Published: 11 December 2010

Abstract

Background

To study the role of African buffalos (Syncerus caffer) in the maintenance of foot-and-mouth disease in Uganda, serum samples were collected from 207 African buffalos, 21 impalas (Aepyceros melampus), 1 giraffe (Giraffa camelopardalis), 1 common eland (Taurotragus oryx), 7 hartebeests (Alcelaphus buselaphus) and 5 waterbucks (Kobus ellipsiprymnus) from four major National Parks in Uganda between 2005 and 2008. Serum samples were screened to detect antibodies against foot-and-mouth disease virus (FMDV) non-structural proteins (NSP) using the Ceditest® FMDV NS ELISA. Solid Phase Blocking ELISAs (SPBE) were used to determine the serotype-specificity of antibodies against the seven serotypes of FMDV among the positive samples. Virus isolation and sequencing were undertaken to identify circulating viruses and determine relatedness between them.

Results

Among the buffalo samples tested, 85% (95% CI = 80-90%) were positive for antibodies against FMDV non-structural proteins while one hartebeest sample out of seven (14.3%; 95% CI = -11.6-40.2%) was the only positive from 35 other wildlife samples from a variety of different species. In the buffalo, high serotype-specific antibody titres (≥ 80) were found against serotypes O (7/27 samples), SAT 1 (23/29 samples), SAT 2 (18/32 samples) and SAT 3 (16/30 samples). Among the samples titrated for antibodies against the four serotypes O, SAT 1, SAT 2 and SAT 3, 17/22 (77%; CI = 59.4-94.6%) had high titres against at least two serotypes.

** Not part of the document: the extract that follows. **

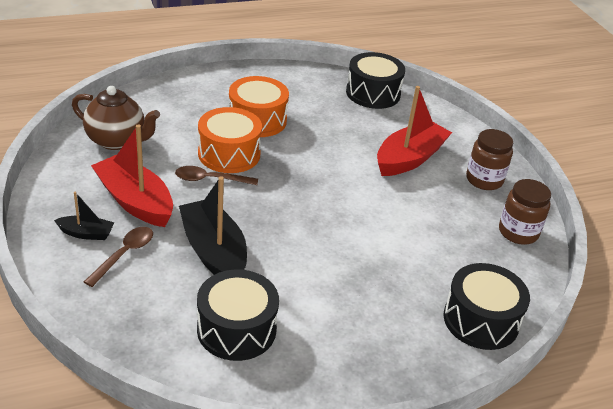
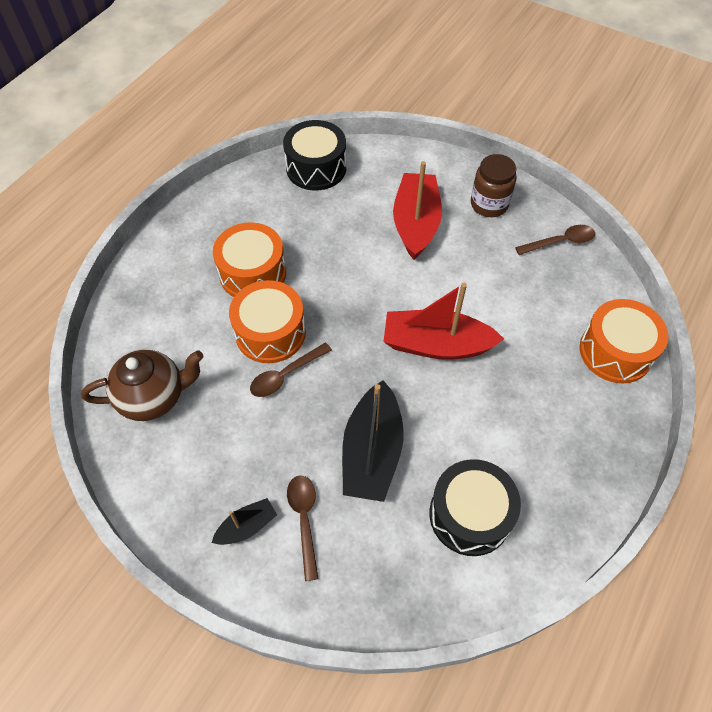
camera: 35 degrees left, 20 degrees up
(135, 201) = (248, 454): red boat -> red boat (436, 345)
(214, 252) = (372, 452): black boat -> black boat turned 105 degrees counterclockwise
(481, 320) = (615, 351): black drum -> orange drum
(518, 232) = (560, 242): brown jar -> brown spoon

FMDV isolates of serotypes SAT 1 (1 sample) and SAT 2 (2 samples) were obtained from buffalo probang samples collected in Queen Elizabeth National Park (QENP) in 2007. Sequence analysis and comparison of VP1 coding sequences showed that the SAT 1 isolate belonged to topotype IV while the SAT 2 isolates belonged to different lineages within the East African topotype X.

Conclusions

Consistent detection of high antibody titres in buffalos supports the view that African buffalos play an important role in the maintenance of FMDV infection within National Parks in Uganda. Both SAT 1 and SAT 2 viruses were isolated, and serological data indicate that it is also likely that FMDV serotypes O and SAT 3 may be present in the buffalo population. Detailed studies should be undertaken to define further the role of wildlife in the epidemiology of FMDV in East Africa.